» CONSIGNE:
Rédigez la suite de l'article sur le rachat de LinkedIn par Microsoft, à partir de sa dernière phrase.

» TEXTE DE LA PAGE:
*-*-*

Pourquoi Microsoft se paie LinkedIn pour 26,2 Md$

Le rachat de LinkedIn par Microsoft laisse entrevoir des possibilités de synergies en termes de collaboration et de CRM social, de solutions RH et de mobilité.

Hier, une onde de choc a traversé le marché de l’IT : Microsoft a annoncé le rachat de LinkedIn pour la somme pharaonique de 26,2 milliards de dollars. Une somme qui en dit long sur l’intérêt que l’éditeur porte à ce réseau social professionnel aux quelques 433 millions de membres – dont plus de 10 millions en France. Et qui illustre également la place qu’occupe désormais la donnée dans l’écosystème IT.

« Cette somme de 26,2 milliards de dollars constitue un nouveau record en matière de somme offerte pour des données clients et pour des algorithmes », résume Jenny Sussin, analyste chez Gartner, dans un email adressé à la rédaction. Si cela représente bien une première, Gartner ne considère pas cette somme comme trop élevée. Le cours du titre de LinkedIn, comme d’autres d’ailleurs, a en effet chuté ces derniers mois.

Pour autant, pour Microsoft, il s’agit bien du plus gros rachat de son histoire, après celui de Skype pour 8,5 milliards de dollars ou encore celui des activités mobiles de Nokia pour plus de 5,5 milliards de dollars. Bien loin certes des quelques 44 milliards de dollars que Microsoft souhaitait dépenser en 2008 pour Yahoo – rachat qui a d’ailleurs échoué. Si l’on en croit nos confrères américains ReCode, Microsoft pourrait encore bien retenter sa chance.

Selon la configuration montée par Microsoft et LinkedIn, ce dernier conservera son indépendance, sa culture et son CEO Jeff Weiner. Celui-ci rapportera directement à Satya Nadella, à la tête de Microsoft.

S’orienter vers des services de données

« Microsoft souhaite aller au-delà du logiciel pour vendre des services reposant sur la données », explique Olivier Rafal, analyste principal chez Pierre Audoin Consultants (groupe CXP), dans un entretien avec la rédaction. Or les données sont justement le moteur n°1 de LinkedIn.

Le réseau social professionnel renferme plus de 400 millions de profils d’utilisateurs. Ceux-ci donnent accès au CV précis de chacun d’entre eux, de leurs moyens de communications, de leurs hobbies, mais également de leur vaste réseau de relations tissé sur le réseau professionnel. Il permet également de connaître le comportement en ligne d'un membre et sa consommation type de contenu.

*-*-*

» DONNÉES FOURNIES:
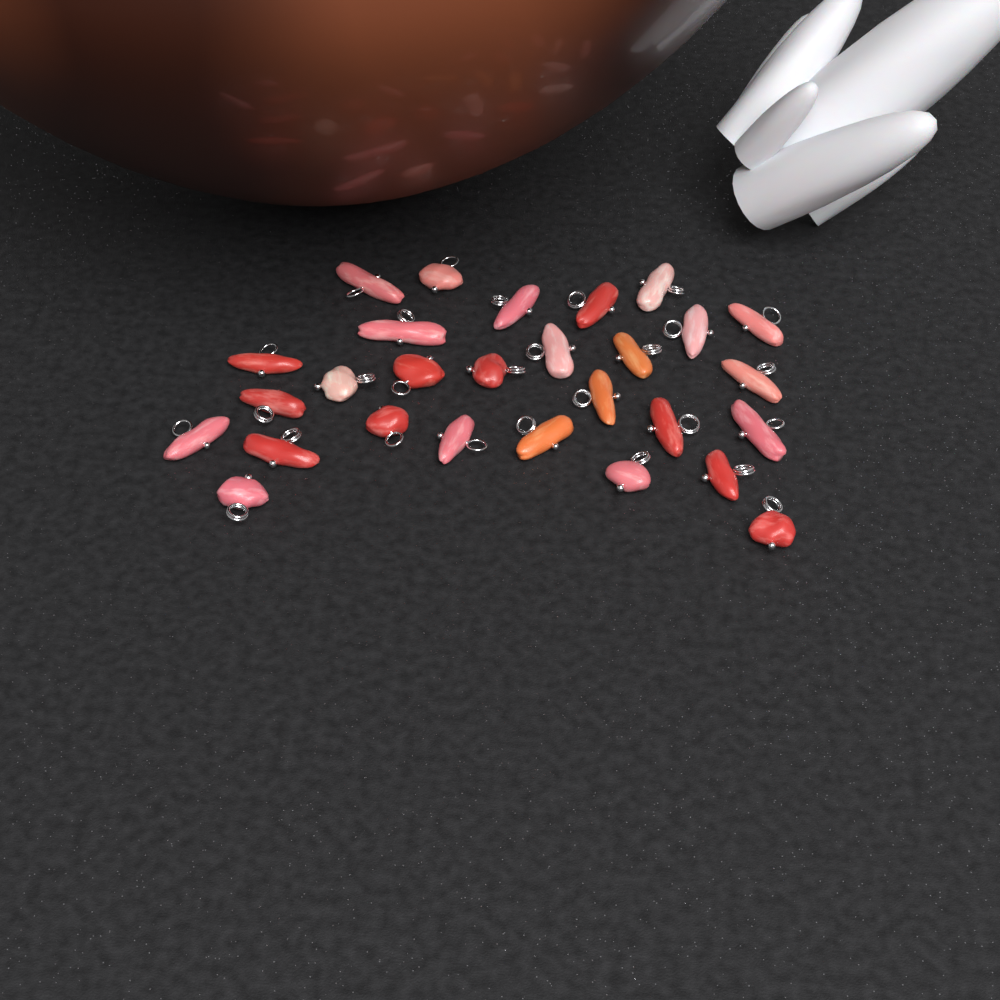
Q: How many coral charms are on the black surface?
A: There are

*-*-*

» CORRIGÉ:
Surtout, il est à noter que LinkedIn constitue aujourd’hui le reflet individuel de chaque employé, souvent préféré aux intranets et aux annuaires d’entreprises. Le réseau social avait, dans cette logique, présenté une fonction nommée Lookup qui permet de rechercher des collègues travaillant dans la même  entreprise. Au-delà du réseau, LinkedIn affichait clairement ses ambitions dans les services aux entreprises.

Connecter le graphe LinkedIn à Dynamics et Office 365

Presque logiquement, ce maillage d’informations, définies technologiquement dans un graphe, trouveront des connexions logiques dans les briques d’Office 365 et dans Dynamics CRM, la solution de gestion de la relation client de l’éditeur. Un point que Satya Nadella détaille dans un email envoyé à l’ensemble des employés du groupe.

« En se connectant au réseau professionnel le plus important et le plus valable du monde, cet accord est l’étape d’après pour Office 365 et Dynamics », résume-t-il. Citant quelques exemples d’intégration, le CEO évoque un scénario à travers lequel le flux d’actualités de LinkedIn est associé à un projet précis, ou encore des possibilités de mise en relation avec des experts spécifiques à partir d’Office 365.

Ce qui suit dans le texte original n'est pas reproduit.